S10932 is located at R.A. = 12h39m32.1s, Decl.= +21d08'06" (J2000.0). One of the few references in professional literature on S10932 is IBVS 4182, in which Wenzel and Schwartz describe the object as a new eclipsing cataclysmic variable (likely a dwarf nova) below the period gap. Remark that this positions S10932 amongst the few known eclipsing dwarf novae in the northern hemisphere.
CVC 78 reports eclipse observations by the Taichi Kato and the Ouda team, Kyoto University, Japan. They observed eclipses as deep as 3.2 mag. in V, which is one of the deepest known eclipse amplitudes among outbursting dwarf novae. Kato further measured the duration of eclipses and found a value of nearly 10 minutes. Similar deep eclipses were also reported by German astronomers Peter Kroll and Gerold Richter of Sonneberg Observatory, who measured an amplitude of about 4.4 mag (R band).

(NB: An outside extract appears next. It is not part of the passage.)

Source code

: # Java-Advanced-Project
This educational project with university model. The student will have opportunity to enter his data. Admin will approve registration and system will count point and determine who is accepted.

An analysis by P. Kroll and G. Richter of CCD mid-eclipse observations of S10932 made at Sonneberg Observatory with a 60-cm-Cassegrain telescope from 1994, May 11 to 1996, Jan 04, and combined with observations reported by the Ouda team, yielded following mid-eclipse ephemerides : Min (HJD) = J.D. 2449486.48166 + 0.0870386727 * E".